Collected data:
_ _ _ _ _
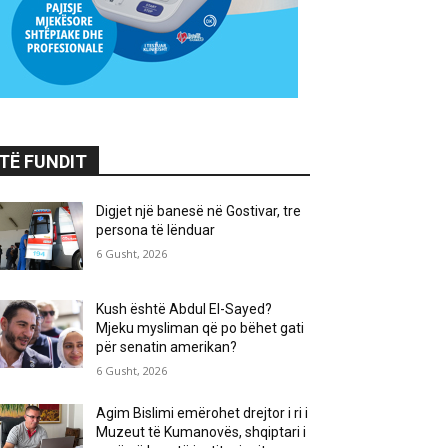
TË FUNDIT
Digjet një banesë në Gostivar, tre
persona të lënduar
6 Gusht, 2026
Kush është Abdul El-Sayed?
Mjeku mysliman që po bëhet gati
për senatin amerikan?
6 Gusht, 2026
Agim Bislimi emërohet drejtor i ri i
Muzeut të Kumanovës, shqiptari i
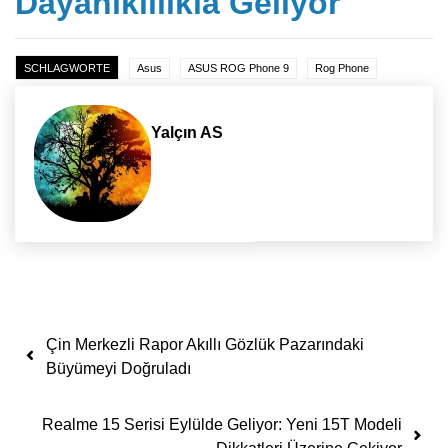
Dayanıklılıkla Geliyor
SCHLAGWORTE
Asus
ASUS ROG Phone 9
Rog Phone
Yalçın AS
Yazı dolaşımı
Çin Merkezli Rapor Akıllı Gözlük Pazarındaki
Büyümeyi Doğruladı
Realme 15 Serisi Eylülde Geliyor: Yeni 15T Modeli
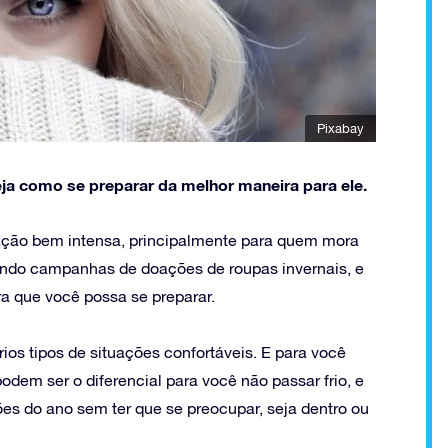
Pixabay
veja como se preparar da melhor maneira para ele.
ação bem intensa, principalmente para quem mora
endo campanhas de doações de roupas invernais, e
ra que você possa se preparar.
rios tipos de situações confortáveis. E para você
odem ser o diferencial para você não passar frio, e
es do ano sem ter que se preocupar, seja dentro ou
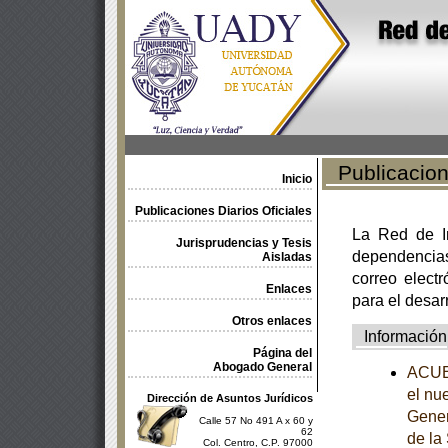
Publicacione
Inicio
Publicaciones Diarios Oficiales
La Red de In
Jurisprudencias y Tesis
dependencia
Aisladas
correo electr
Enlaces
para el desar
Otros enlaces
Información
Página del
Abogado General
ACUER
el nue
Dirección de Asuntos Jurídicos
Gener
Calle 57 No 491 A x 60 y
62
de la
Col. Centro, C.P. 97000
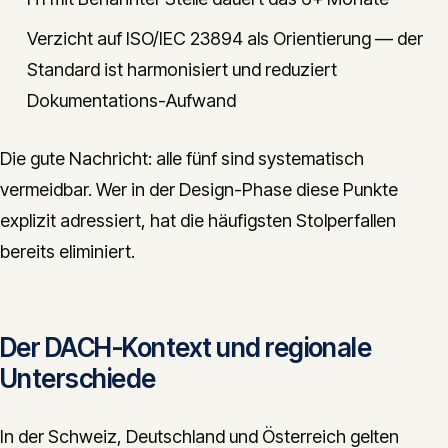
Verzicht auf ISO/IEC 23894 als Orientierung — der
Standard ist harmonisiert und reduziert
Dokumentations-Aufwand
Die gute Nachricht: alle fünf sind systematisch
vermeidbar. Wer in der Design-Phase diese Punkte
explizit adressiert, hat die häufigsten Stolperfallen
bereits eliminiert.
Der DACH-Kontext und regionale
Unterschiede
In der Schweiz, Deutschland und Österreich gelten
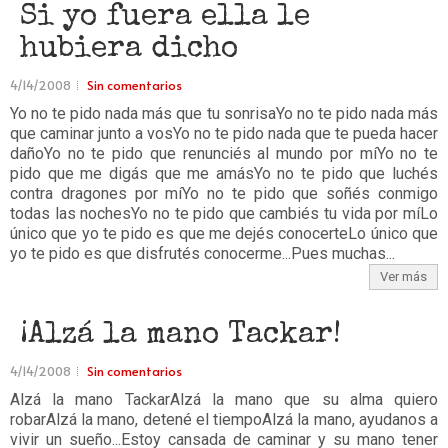
Si yo fuera ella le
hubiera dicho
4/14/2008
Sin comentarios
Yo no te pido nada más que tu sonrisaYo no te pido nada más
que caminar junto a vosYo no te pido nada que te pueda hacer
dañoYo no te pido que renunciés al mundo por míYo no te
pido que me digás que me amásYo no te pido que luchés
contra dragones por míYo no te pido que soñés conmigo
todas las nochesYo no te pido que cambiés tu vida por míLo
único que yo te pido es que me dejés conocerteLo único que
yo te pido es que disfrutés conocerme...Pues muchas...
Ver más
¡Alzá la mano Tackar!
4/14/2008
Sin comentarios
Alzá la mano TackarAlzá la mano que su alma quiero
robarAlzá la mano, detené el tiempoAlzá la mano, ayudanos a
vivir un sueño...Estoy cansada de caminar y su mano tener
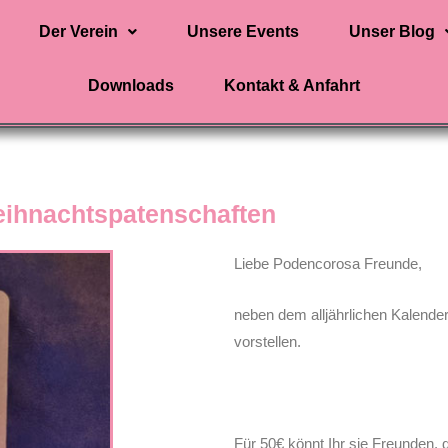
Der Verein
Unsere Events
Unser Blog
Downloads
Kontakt & Anfahrt
ihnachtspatenschaften
Liebe Podencorosa Freunde,
neben dem alljährlichen Kalende
vorstellen.
Für 50€ könnt Ihr sie Freunden, 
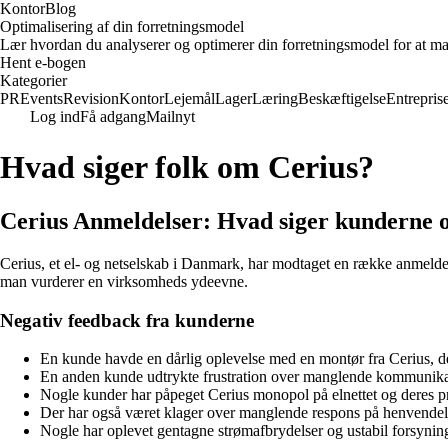
KontorBlog
Optimalisering af din forretningsmodel
Lær hvordan du analyserer og optimerer din forretningsmodel for at ma
Hent e-bogen
Kategorier
PR
Events
Revision
Kontor
Lejemål
Lager
Læring
Beskæftigelse
Entrepris
Log ind
Få adgang
Mailnyt
Hvad siger folk om Cerius?
Cerius Anmeldelser: Hvad siger kunderne
Cerius, et el- og netselskab i Danmark, har modtaget en række anmeldelse
man vurderer en virksomheds ydeevne.
Negativ feedback fra kunderne
En kunde havde en dårlig oplevelse med en montør fra Cerius, de
En anden kunde udtrykte frustration over manglende kommunikatio
Nogle kunder har påpeget Cerius monopol på elnettet og deres pr
Der har også været klager over manglende respons på henvendelser
Nogle har oplevet gentagne strømafbrydelser og ustabil forsynings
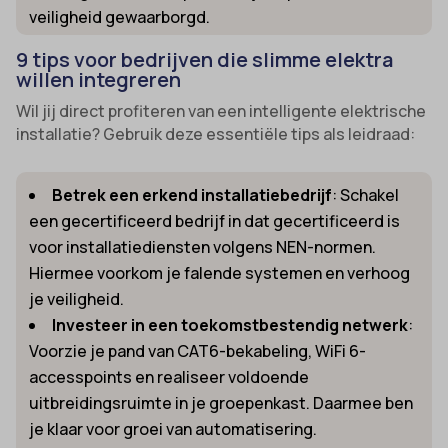
veiligheid gewaarborgd.
9 tips voor bedrijven die slimme elektra
willen integreren
Wil jij direct profiteren van een intelligente elektrische
installatie? Gebruik deze essentiële tips als leidraad:
Betrek een erkend installatiebedrijf
: Schakel
een gecertificeerd bedrijf in dat gecertificeerd is
voor installatiediensten volgens NEN-normen.
Hiermee voorkom je falende systemen en verhoog
je veiligheid.
Investeer in een toekomstbestendig netwerk
:
Voorzie je pand van CAT6-bekabeling, WiFi 6-
accesspoints en realiseer voldoende
uitbreidingsruimte in je groepenkast. Daarmee ben
je klaar voor groei van automatisering.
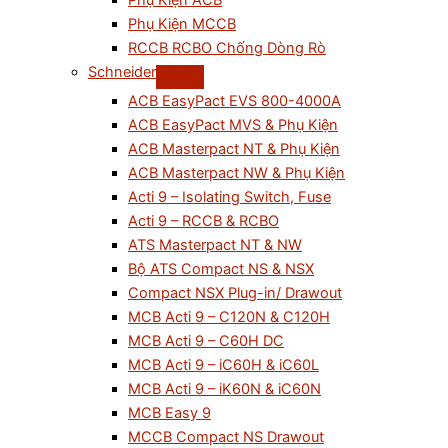
Phụ Kiện ACB
Phụ Kiện MCCB
RCCB RCBO Chống Dòng Rò
Schneider
ACB EasyPact EVS 800-4000A
ACB EasyPact MVS & Phụ Kiện
ACB Masterpact NT & Phụ Kiện
ACB Masterpact NW & Phụ Kiện
Acti 9 – Isolating Switch, Fuse
Acti 9 – RCCB & RCBO
ATS Masterpact NT & NW
Bộ ATS Compact NS & NSX
Compact NSX Plug-in/ Drawout
MCB Acti 9 – C120N & C120H
MCB Acti 9 – C60H DC
MCB Acti 9 – iC60H & iC60L
MCB Acti 9 – iK60N & iC60N
MCB Easy 9
MCCB Compact NS Drawout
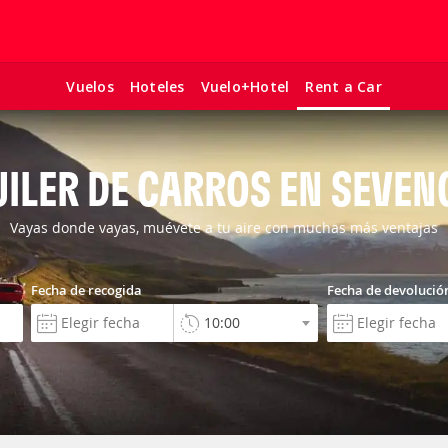
Vuelos
Hoteles
Vuelo+Hotel
Rent a Car
ILER DE CARROS EN SEVE
Vayas donde vayas, muévete a tu aire con muchas más ventajas
Fecha de recogida
Fecha de devolució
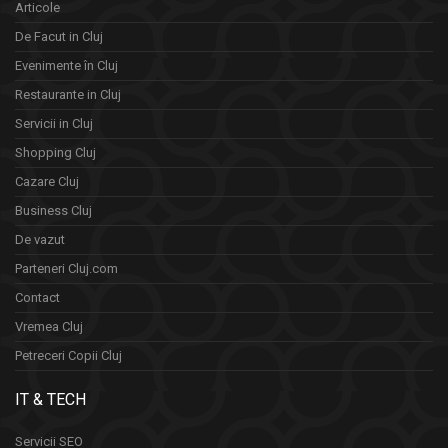
Articole
De Facut in Cluj
Evenimente în Cluj
Restaurante in Cluj
Servicii in Cluj
Shopping Cluj
Cazare Cluj
Business Cluj
De vazut
Parteneri Cluj.com
Contact
Vremea Cluj
Petreceri Copii Cluj
IT & TECH
Servicii SEO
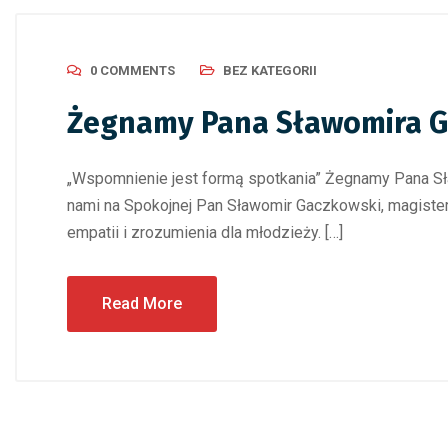
0 COMMENTS
BEZ KATEGORII
Żegnamy Pana Sławomira 
„Wspomnienie jest formą spotkania” Żegnamy Pana Sł
nami na Spokojnej Pan Sławomir Gaczkowski, magister
empatii i zrozumienia dla młodzieży. […]
Read More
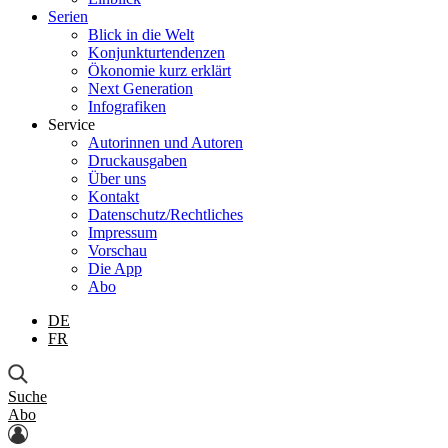
Serien
Blick in die Welt
Konjunkturtendenzen
Ökonomie kurz erklärt
Next Generation
Infografiken
Service
Autorinnen und Autoren
Druckausgaben
Über uns
Kontakt
Datenschutz/Rechtliches
Impressum
Vorschau
Die App
Abo
DE
FR
Suche
Abo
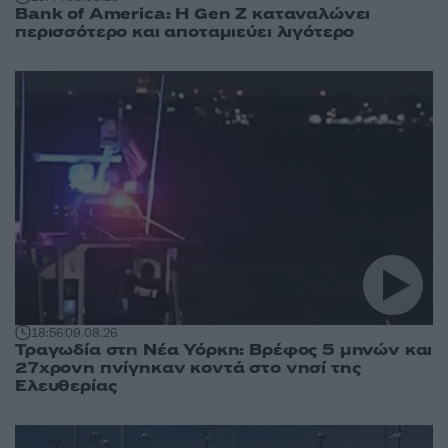
Bank of America: Η Gen Z καταναλώνει
περισσότερο και αποταμιεύει λιγότερο
18:56
09.08.26
Τραγωδία στη Νέα Υόρκη: Βρέφος 5 μηνών και
27χρονη πνίγηκαν κοντά στο νησί της
Ελευθερίας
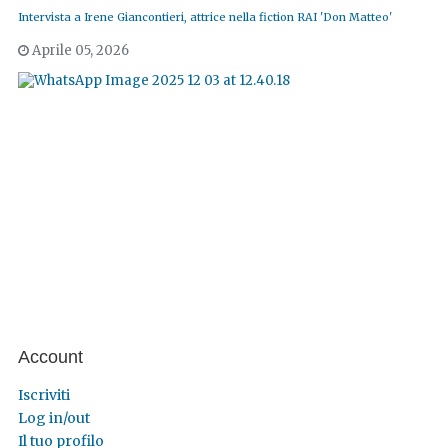
Intervista a Irene Giancontieri, attrice nella fiction RAI 'Don Matteo'
Aprile 05, 2026
Account
Iscriviti
Log in/out
Il tuo profilo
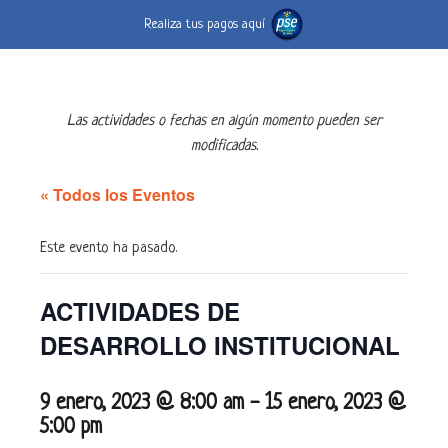
Realiza tus pagos aquí
Las actividades o fechas en algún momento pueden ser
modificadas.
« Todos los Eventos
Este evento ha pasado.
ACTIVIDADES DE
DESARROLLO INSTITUCIONAL
9 enero, 2023 @ 8:00 am
-
15 enero, 2023 @
5:00 pm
_ _ _ _ _
#### [TASK DETAILS]
Reproduce the text of all the rows above verbatim, leaving out the picture markers.

#### [OUTPUT FOR THIS TASK]
TË FUNDIT
Digjet një banesë në Gostivar, tre
persona të lënduar
6 Gusht, 2026
Kush është Abdul El-Sayed?
Mjeku mysliman që po bëhet gati
për senatin amerikan?
6 Gusht, 2026
Agim Bislimi emërohet drejtor i ri i
Muzeut të Kumanovës, shqiptari i
Dayanıklılıkla Geliyor
SCHLAGWORTE
Asus
ASUS ROG Phone 9
Rog Phone
Yalçın AS
Yazı dolaşımı
Çin Merkezli Rapor Akıllı Gözlük Pazarındaki
Büyümeyi Doğruladı
Realme 15 Serisi Eylülde Geliyor: Yeni 15T Modeli
Pixabay
veja como se preparar da melhor maneira para ele.
ação bem intensa, principalmente para quem mora
endo campanhas de doações de roupas invernais, e
ra que você possa se preparar.
rios tipos de situações confortáveis. E para você
odem ser o diferencial para você não passar frio, e
es do ano sem ter que se preocupar, seja dentro ou
Publicacione
Inicio
Publicaciones Diarios Oficiales
La Red de In
Jurisprudencias y Tesis
dependencia
Aisladas
correo electr
Enlaces
para el desar
Otros enlaces
Información
Página del
Abogado General
ACUER
el nue
Dirección de Asuntos Jurídicos
Gener
Calle 57 No 491 A x 60 y
62
de la
Col. Centro, C.P. 97000
Verzicht auf ISO/IEC 23894 als Orientierung — der
Standard ist harmonisiert und reduziert
Dokumentations-Aufwand
Die gute Nachricht: alle fünf sind systematisch
vermeidbar. Wer in der Design-Phase diese Punkte
explizit adressiert, hat die häufigsten Stolperfallen
bereits eliminiert.
Der DACH-Kontext und regionale
Unterschiede
In der Schweiz, Deutschland und Österreich gelten
Si yo fuera ella le
hubiera dicho
4/14/2008
Sin comentarios
Yo no te pido nada más que tu sonrisaYo no te pido nada más
que caminar junto a vosYo no te pido nada que te pueda hacer
dañoYo no te pido que renunciés al mundo por míYo no te
pido que me digás que me amásYo no te pido que luchés
contra dragones por míYo no te pido que soñés conmigo
todas las nochesYo no te pido que cambiés tu vida por míLo
único que yo te pido es que me dejés conocerteLo único que
yo te pido es que disfrutés conocerme...Pues muchas...
Ver más
¡Alzá la mano Tackar!
4/14/2008
Sin comentarios
Alzá la mano TackarAlzá la mano que su alma quiero
robarAlzá la mano, detené el tiempoAlzá la mano, ayudanos a
vivir un sueño...Estoy cansada de caminar y su mano tener
Der Verein
Unsere Events
Unser Blog
Downloads
Kontakt & Anfahrt
ihnachtspatenschaften
Liebe Podencorosa Freunde,
neben dem alljährlichen Kalende
vorstellen.
Für 50€ könnt Ihr sie Freunden, 
KontorBlog
Optimalisering af din forretningsmodel
Lær hvordan du analyserer og optimerer din forretningsmodel for at ma
Hent e-bogen
Kategorier
PR
Events
Revision
Kontor
Lejemål
Lager
Læring
Beskæftigelse
Entrepris
Log ind
Få adgang
Mailnyt
Hvad siger folk om Cerius?
Cerius Anmeldelser: Hvad siger kunderne
Cerius, et el- og netselskab i Danmark, har modtaget en række anmeldelse
man vurderer en virksomheds ydeevne.
Negativ feedback fra kunderne
En kunde havde en dårlig oplevelse med en montør fra Cerius, de
En anden kunde udtrykte frustration over manglende kommunikatio
Nogle kunder har påpeget Cerius monopol på elnettet og deres pr
Der har også været klager over manglende respons på henvendelser
Nogle har oplevet gentagne strømafbrydelser og ustabil forsynings
veiligheid gewaarborgd.
9 tips voor bedrijven die slimme elektra
willen integreren
Wil jij direct profiteren van een intelligente elektrische
installatie? Gebruik deze essentiële tips als leidraad:
Betrek een erkend installatiebedrijf
: Schakel
een gecertificeerd bedrijf in dat gecertificeerd is
voor installatiediensten volgens NEN-normen.
Hiermee voorkom je falende systemen en verhoog
je veiligheid.
Investeer in een toekomstbestendig netwerk
:
Voorzie je pand van CAT6-bekabeling, WiFi 6-
accesspoints en realiseer voldoende
uitbreidingsruimte in je groepenkast. Daarmee ben
je klaar voor groei van automatisering.
Phụ Kiện ACB
Phụ Kiện MCCB
RCCB RCBO Chống Dòng Rò
Schneider
ACB EasyPact EVS 800-4000A
ACB EasyPact MVS & Phụ Kiện
ACB Masterpact NT & Phụ Kiện
ACB Masterpact NW & Phụ Kiện
Acti 9 – Isolating Switch, Fuse
Acti 9 – RCCB & RCBO
ATS Masterpact NT & NW
Bộ ATS Compact NS & NSX
Compact NSX Plug-in/ Drawout
MCB Acti 9 – C120N & C120H
MCB Acti 9 – C60H DC
MCB Acti 9 – iC60H & iC60L
MCB Acti 9 – iK60N & iC60N
MCB Easy 9
MCCB Compact NS Drawout
Vuelos
Hoteles
Vuelo+Hotel
Rent a Car
ILER DE CARROS EN SEVE
Vayas donde vayas, muévete a tu aire con muchas más ventajas
Fecha de recogida
Fecha de devolució
Articole
De Facut in Cluj
Evenimente în Cluj
Restaurante in Cluj
Servicii in Cluj
Shopping Cluj
Cazare Cluj
Business Cluj
De vazut
Parteneri Cluj.com
Contact
Vremea Cluj
Petreceri Copii Cluj
IT & TECH
Servicii SEO
0 COMMENTS
BEZ KATEGORII
Żegnamy Pana Sławomira 
„Wspomnienie jest formą spotkania” Żegnamy Pana Sł
nami na Spokojnej Pan Sławomir Gaczkowski, magister
empatii i zrozumienia dla młodzieży. […]
Read More
Serien
Blick in die Welt
Konjunkturtendenzen
Ökonomie kurz erklärt
Next Generation
Infografiken
Service
Autorinnen und Autoren
Druckausgaben
Über uns
Kontakt
Datenschutz/Rechtliches
Impressum
Vorschau
Die App
Abo
DE
FR
Suche
Abo
Bank of America: Η Gen Z καταναλώνει
περισσότερο και αποταμιεύει λιγότερο
18:56
09.08.26
Τραγωδία στη Νέα Υόρκη: Βρέφος 5 μηνών και
27χρονη πνίγηκαν κοντά στο νησί της
Ελευθερίας
Intervista a Irene Giancontieri, attrice nella fiction RAI 'Don Matteo'
Aprile 05, 2026
Account
Iscriviti
Log in/out
Il tuo profilo
Realiza tus pagos aquí
Las actividades o fechas en algún momento pueden ser
modificadas.
« Todos los Eventos
Este evento ha pasado.
ACTIVIDADES DE
DESARROLLO INSTITUCIONAL
9 enero, 2023 @ 8:00 am
-
15 enero, 2023 @
5:00 pm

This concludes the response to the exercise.